** Given data follows **

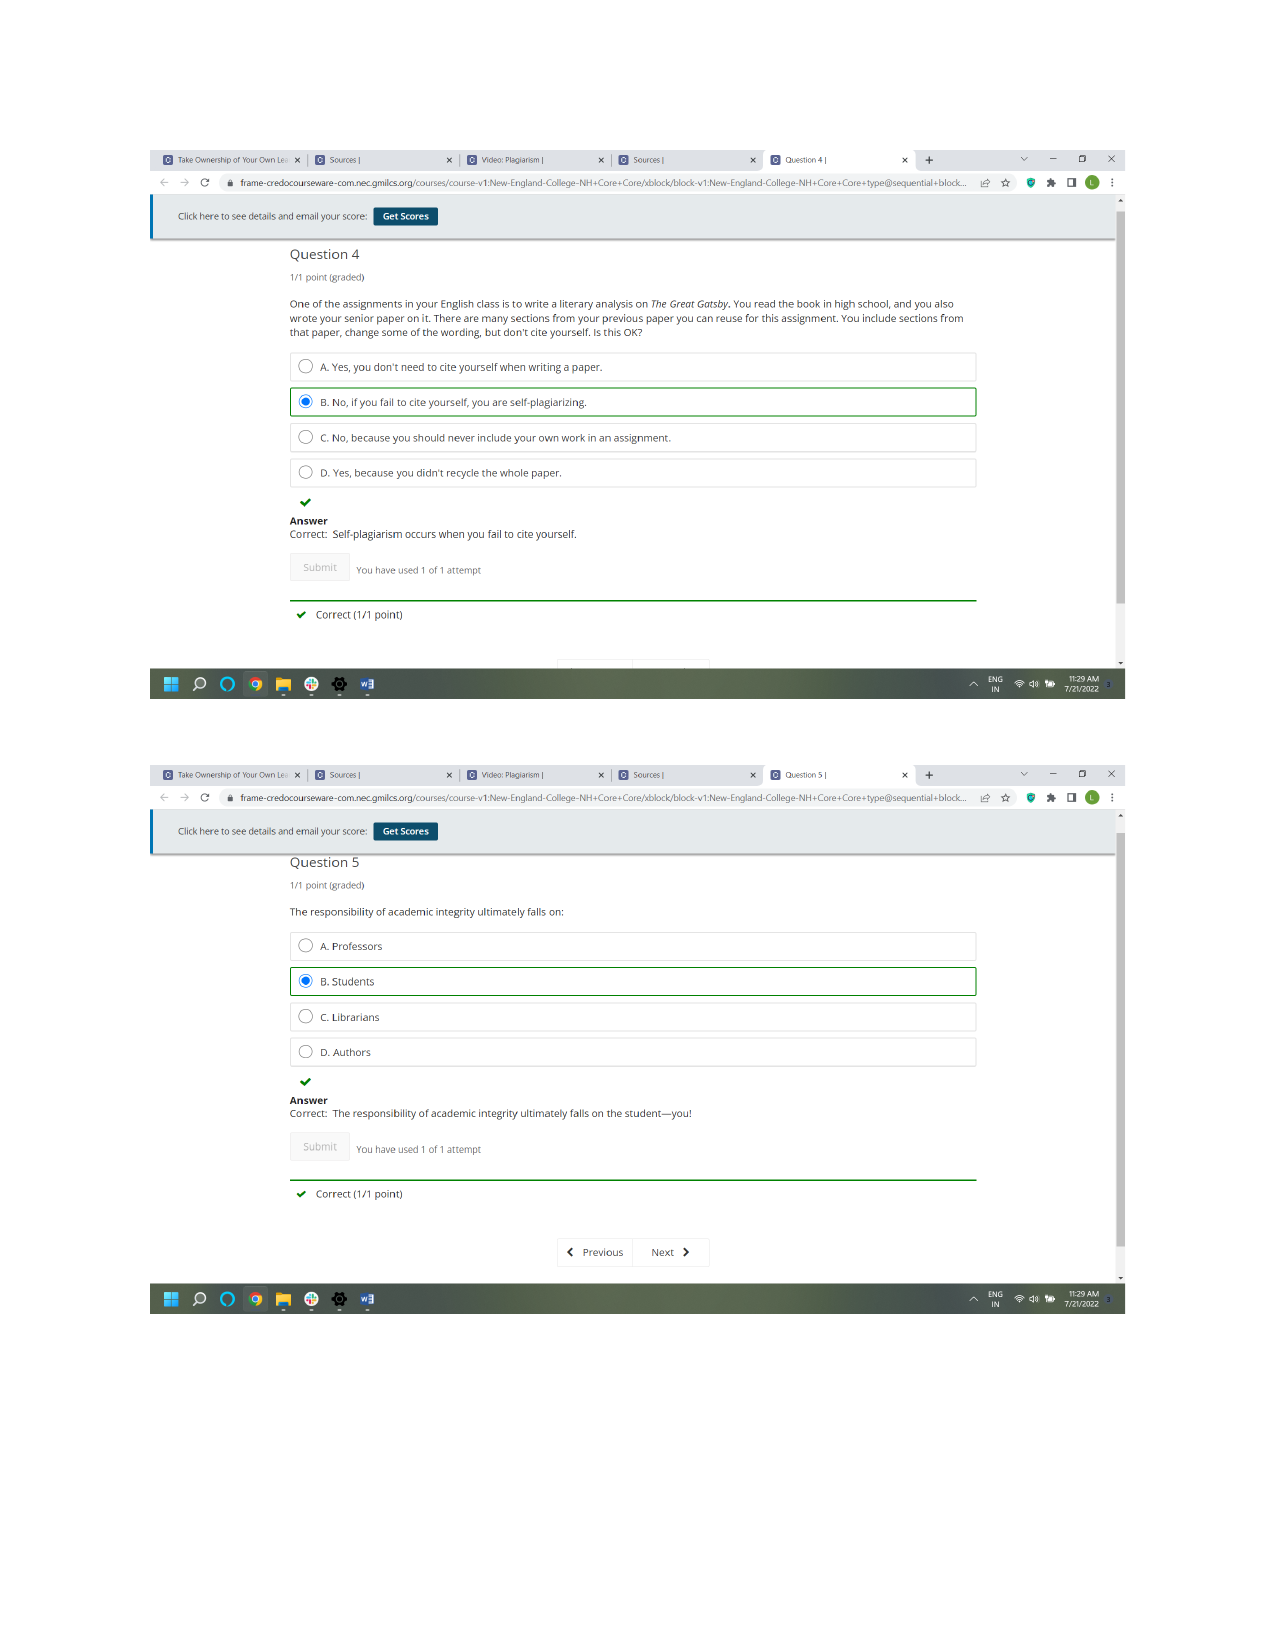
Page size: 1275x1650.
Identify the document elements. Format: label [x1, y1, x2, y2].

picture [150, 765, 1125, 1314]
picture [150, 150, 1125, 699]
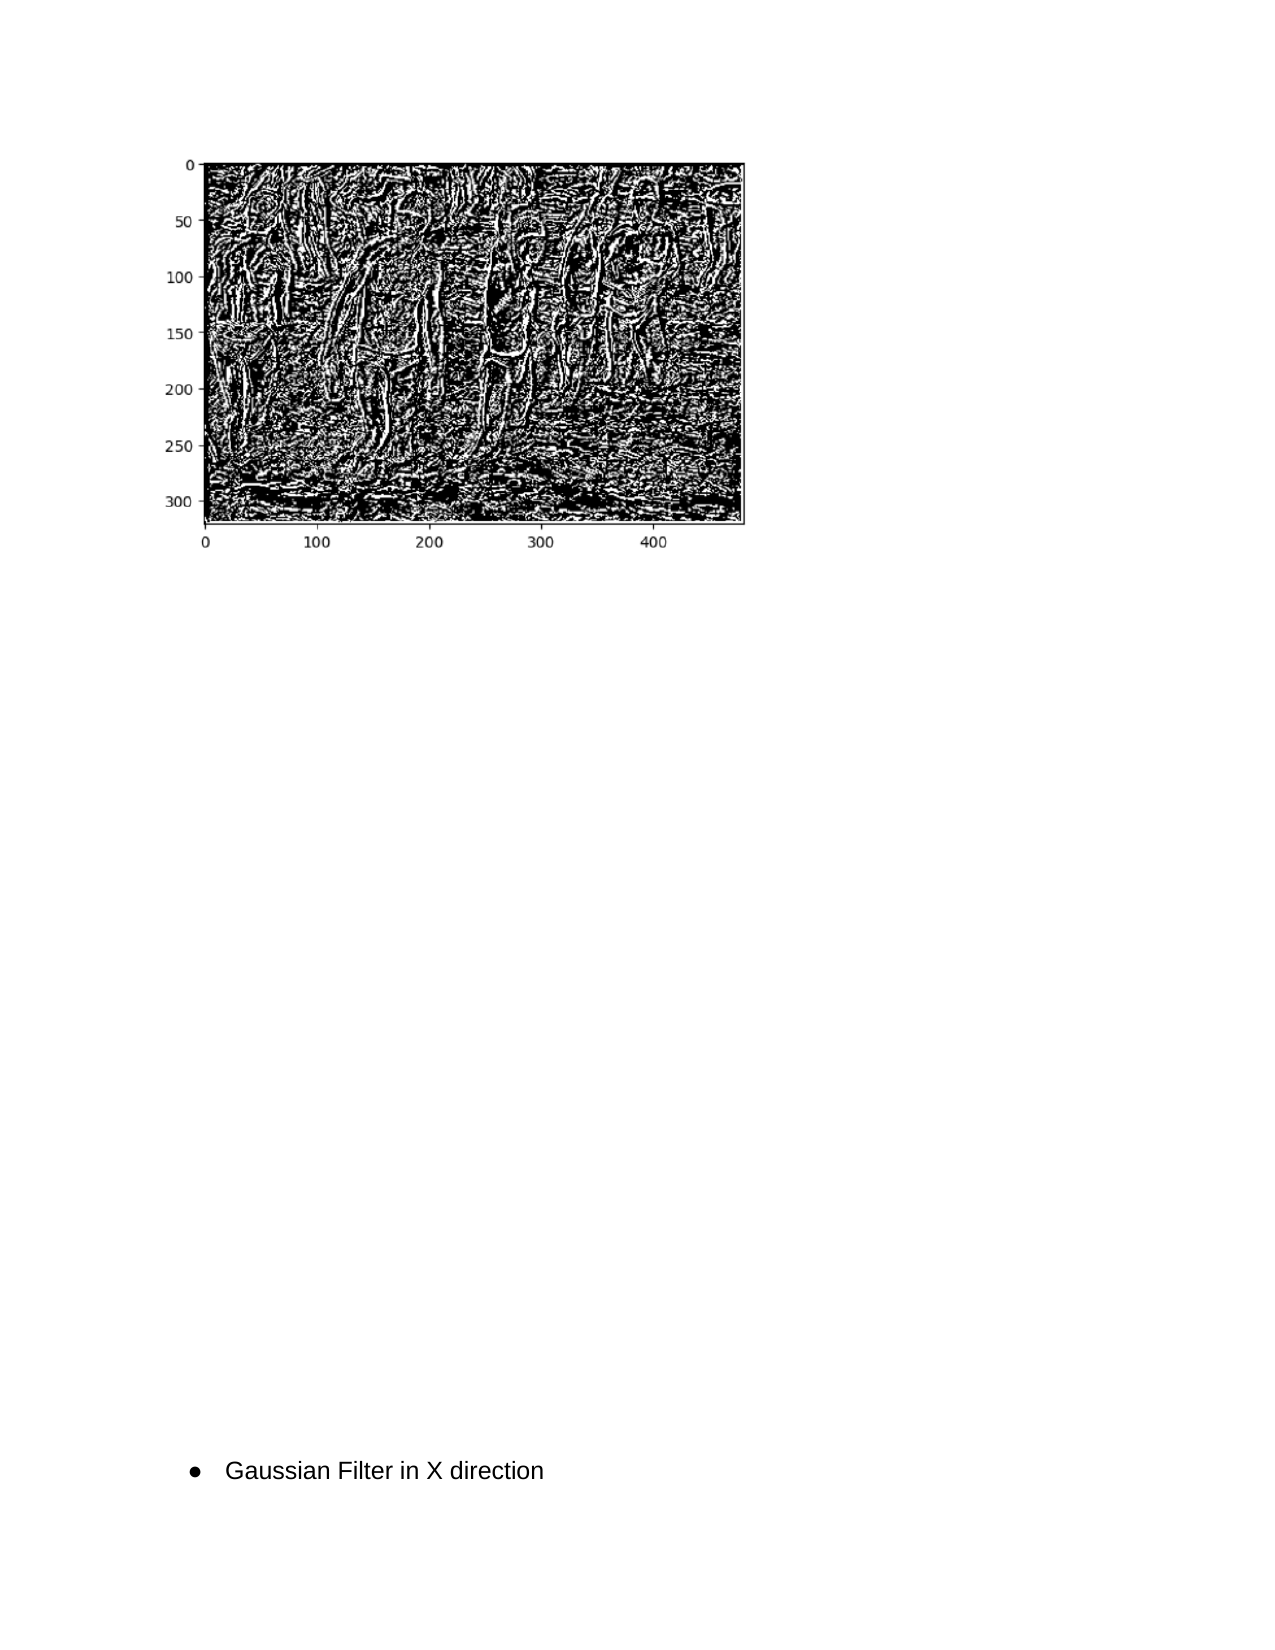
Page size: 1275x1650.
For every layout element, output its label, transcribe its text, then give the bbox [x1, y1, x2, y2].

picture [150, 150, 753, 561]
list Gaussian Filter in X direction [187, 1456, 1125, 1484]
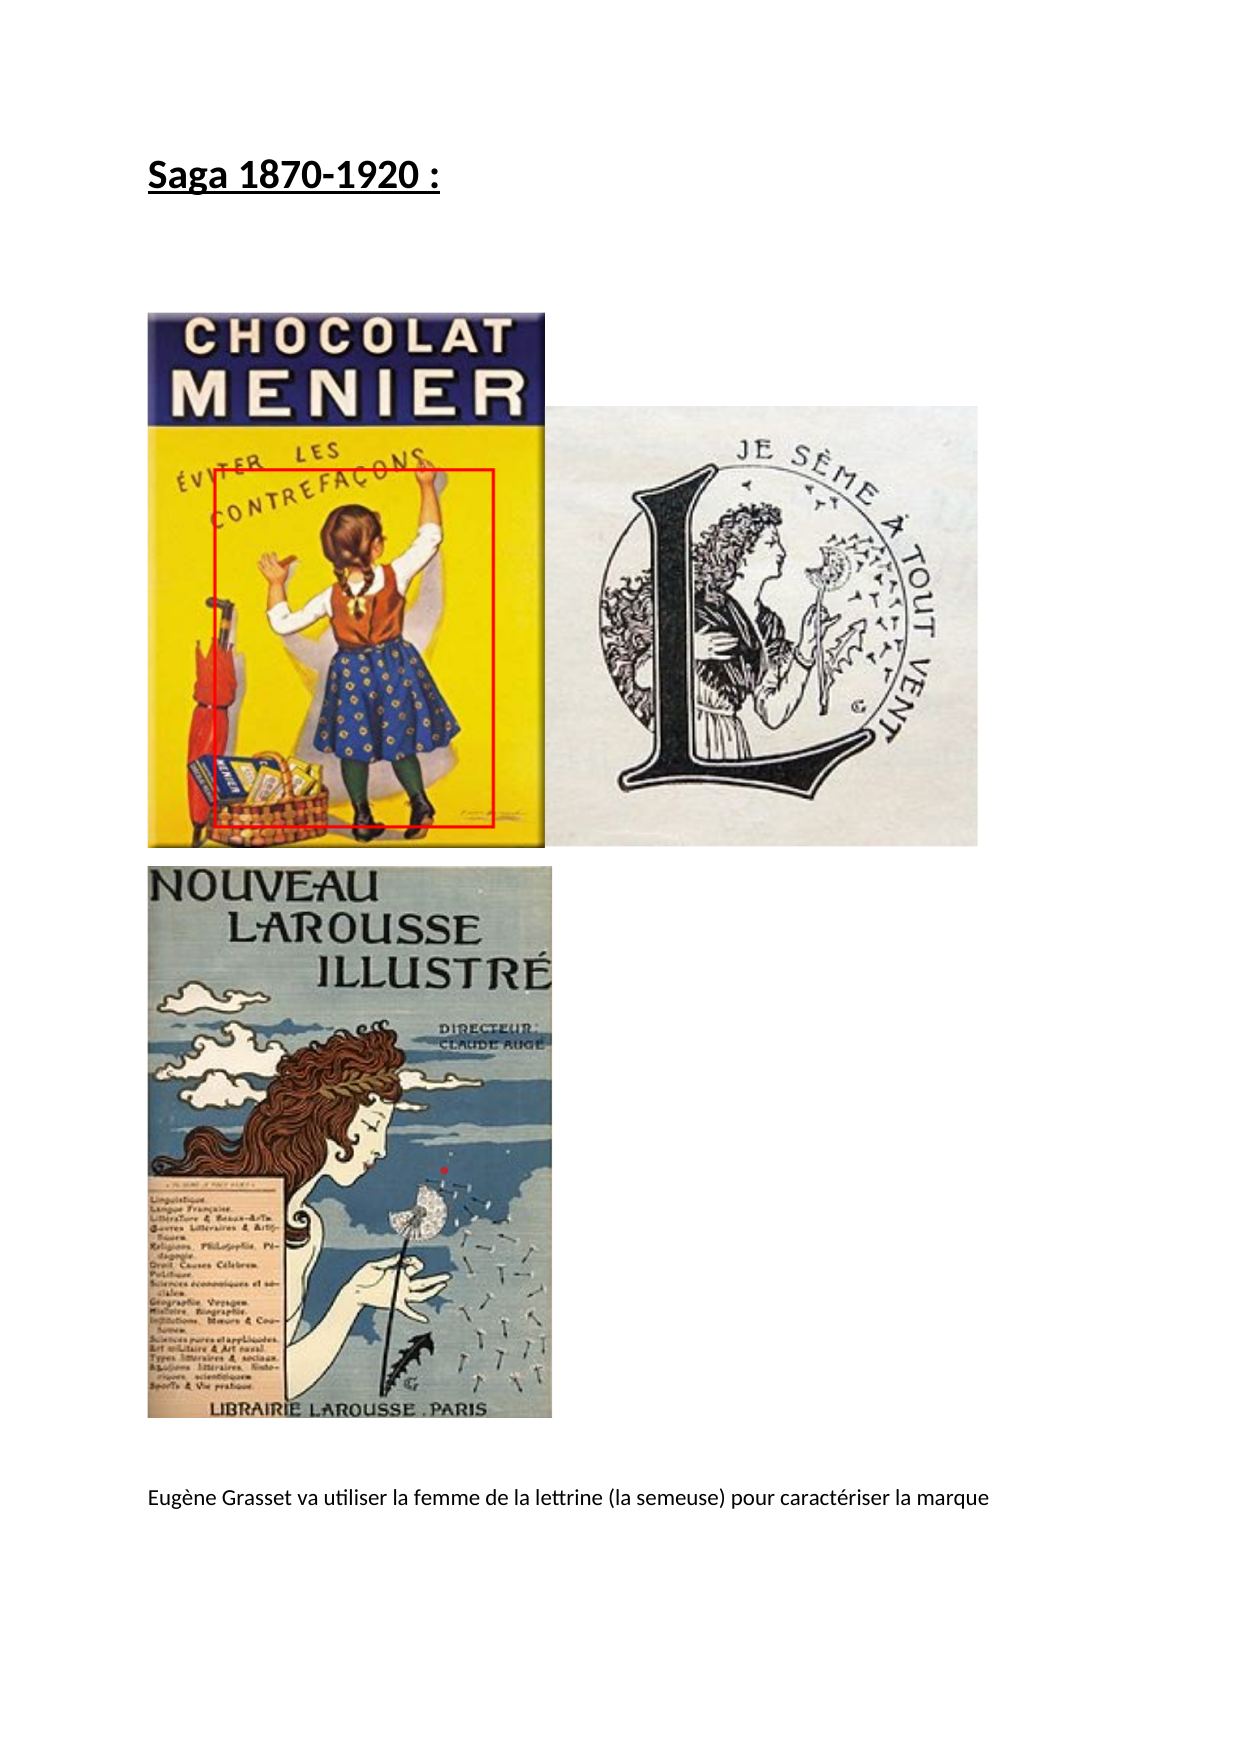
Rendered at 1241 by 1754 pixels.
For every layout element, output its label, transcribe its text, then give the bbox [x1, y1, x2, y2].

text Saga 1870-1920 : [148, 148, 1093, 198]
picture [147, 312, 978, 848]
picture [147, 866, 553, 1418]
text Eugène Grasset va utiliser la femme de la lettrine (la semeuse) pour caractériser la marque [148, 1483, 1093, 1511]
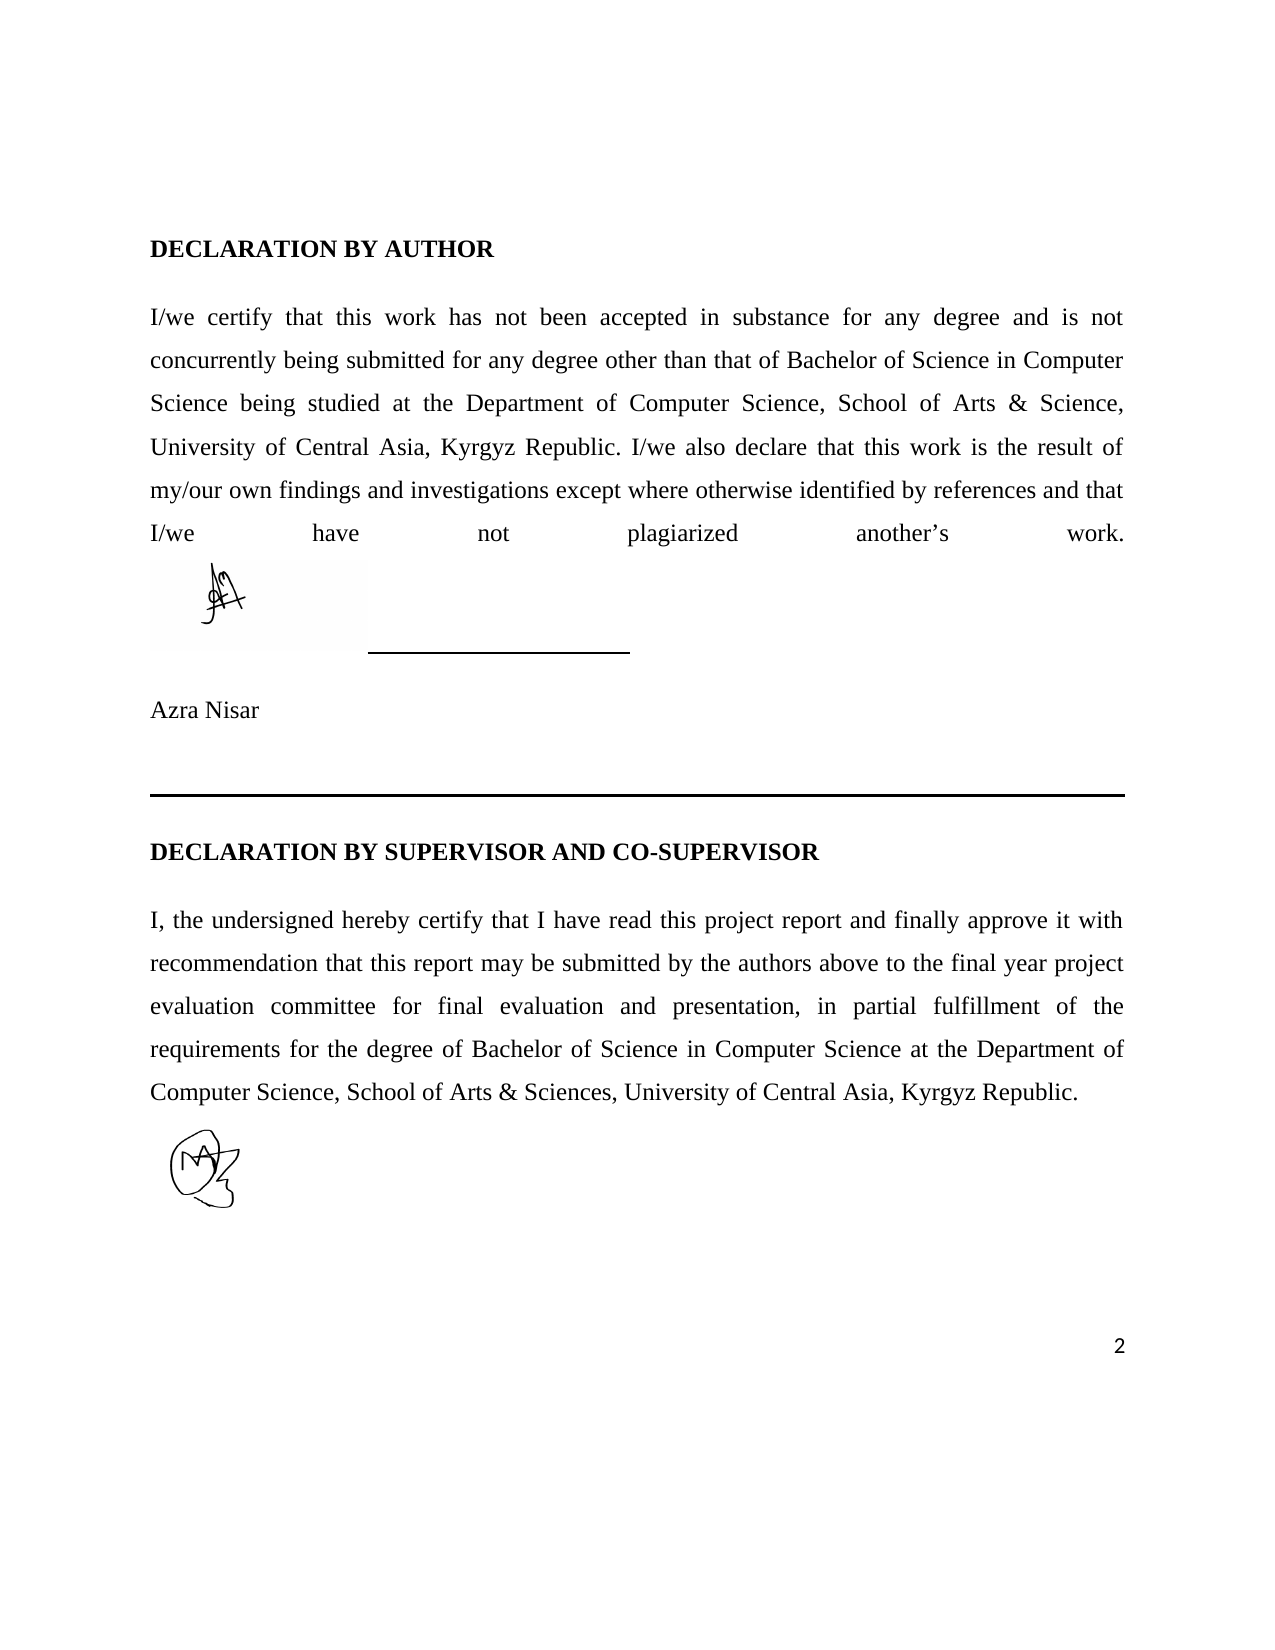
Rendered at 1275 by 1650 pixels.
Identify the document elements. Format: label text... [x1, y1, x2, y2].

** End of Given data **

Job item » Although the records contain pictures, only their text should be repeated, exactly as it appears.

Task result »
Page size: 1275x1650.
Identify the document elements. Format: label [x1, y1, x2, y2].

picture [150, 765, 1125, 1314]
picture [150, 150, 1125, 699]
Page size: 1275x1650.
For every layout element, output its label, transcribe its text, then give the bbox [x1, y1, x2, y2].

picture [150, 150, 753, 561]
list Gaussian Filter in X direction [187, 1456, 1125, 1484]
Rendered at 1241 by 1754 pixels.
For every layout element, output its label, transcribe its text, then give the bbox [x1, y1, x2, y2].

text Saga 1870-1920 : [148, 148, 1093, 198]
picture [147, 312, 978, 848]
picture [147, 866, 553, 1418]
text Eugène Grasset va utiliser la femme de la lettrine (la semeuse) pour caractériser la marque [148, 1483, 1093, 1511]
Rendered at 1275 by 1650 pixels.
Identify the document elements. Format: label text... [x1, y1, x2, y2].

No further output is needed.